The herbicides used on most crops today in Europe and North America are not your grandmother’s herbicides. In most cases, they aren’t even your mother’s… lots of chemicals widely used in weed killers fell out of use in the 1970s and even as recently as the 2000s. The anti-herbicide narrative often suggests that governments are in the pockets of the corporations which manufacture these products, and thus are happy to fudge data to make them appear safer than they really are.
Does corruption exist in government? Absolutely. Do corporations have undue influence in how government does its business? In the United States, at least, they probably do. But the problem with this reasoning is that it completely ignores the many chemicals which have been severely restricted or banned by various governments, the chemicals which have been voluntarily removed from the market by the companies that manufacture them, and the fact that the agricultural industry is made up of people who want their kids to have safe and healthy food just like everyone else.
How crop herbicides have changed for the better
Possibly the product that gets the most negative press these days is glyphosate, although it is just one of many diverse synthetic and natural chemicals used to control weeds today. It’s the main ingredient in the popular weed killer RoundUp, and a lot of the negativity is due to the fact that its use has increased significantly in the past 20 years or so, especially since glyphosate-resistant crops started being developed in the 1990s.
Is it true that glyphosate and more modern crop herbicides like Dow’s Arylex are being used more today than 30 years ago? Yes. But that’s not the whole story. We must also consider the older herbicides that were replaced by these newer versions.

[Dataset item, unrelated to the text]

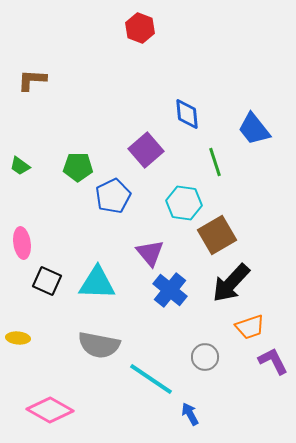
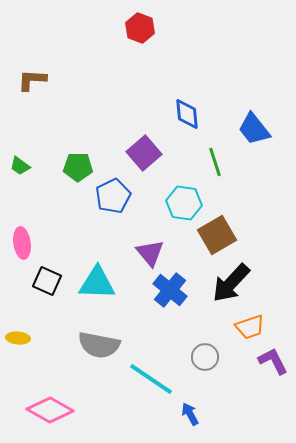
purple square: moved 2 px left, 3 px down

First, let’s look at the basics of chemical toxicity. Acute toxicity is reported as “LD50”, which stands for “lethal dose 50% population”, in milligrams of chemical per kilogram of body weight (mg/kg). Usually, this is measured in rats. The lower the LD50, the more acutely toxic a chemical is, because it takes less of it to kill 50% of the population (of rats, in this case). Glyphosate has an LD50 of 5600 mg/kg, which makes it less acutely toxic than caffeine and only slightly more toxic than drinking alcohol. Arylex’s LD50 is also well above 5000 mg/kg.
What about long-term exposure? Both of these modern crop herbicides have high NOAEL – no observed adverse effect level, approximately 500 mg/kg per day. This means that for any negative health effects to be seen, a 140-lb person would have to ingest at least 32,500 mg every day.

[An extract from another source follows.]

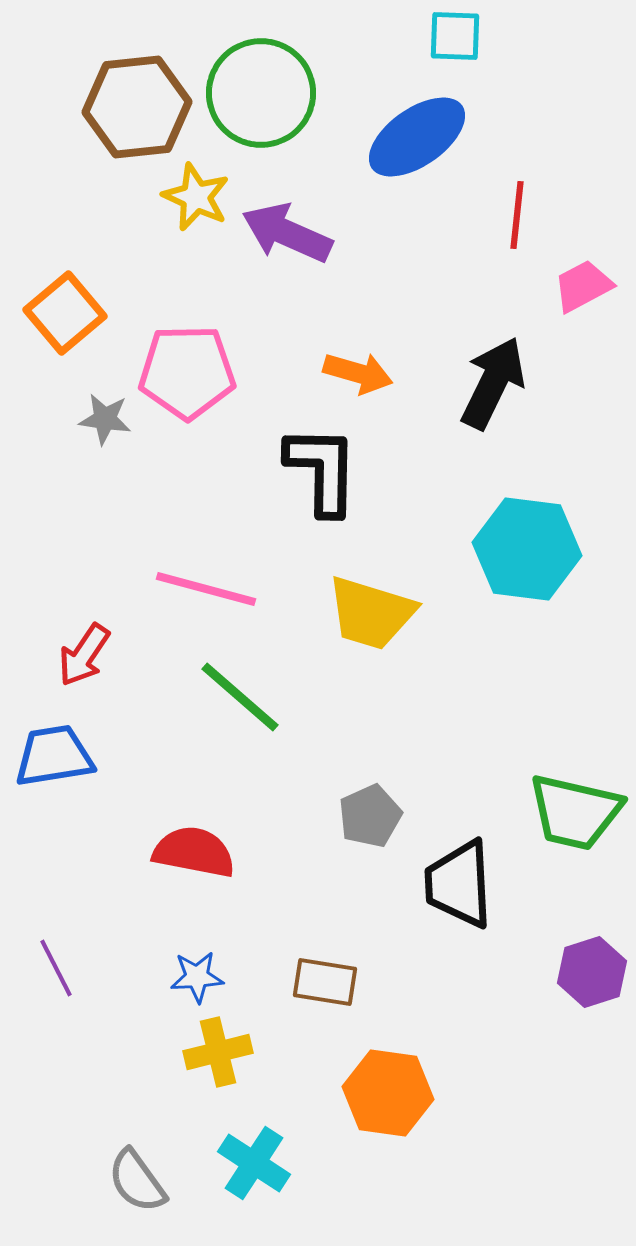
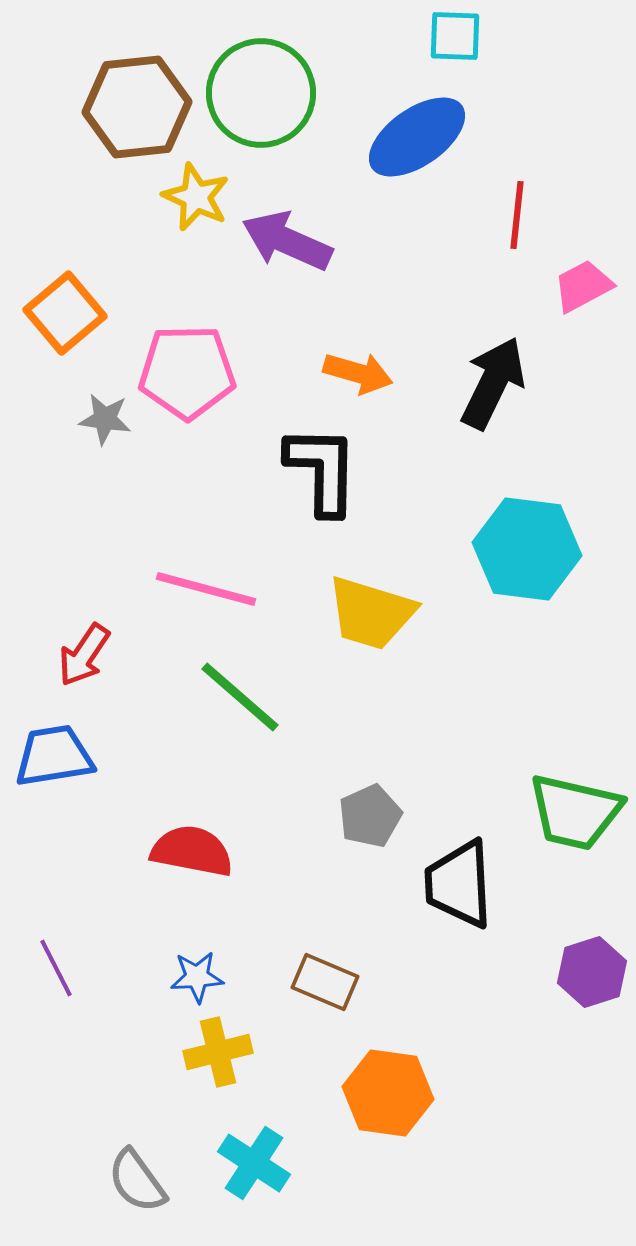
purple arrow: moved 8 px down
red semicircle: moved 2 px left, 1 px up
brown rectangle: rotated 14 degrees clockwise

Improved safety in crop herbicides
Now, compare that to older crop herbicides that have been largely replaced by more modern alternatives. Cyanazine, for example, is much more acutely and chronically toxic (LD50 of around 300 mg/kg and NOAEL of less than 1 mg/kg). In 1992, around 33 million lbs of this chemical were being applied annually. But after health concerns arose, DuPont voluntarily withdrew it, and the US banned it in 2002. Newer herbicides like glyphosate are the reason it was even possible to take such a dangerous chemical off the market. This is just one example out of many.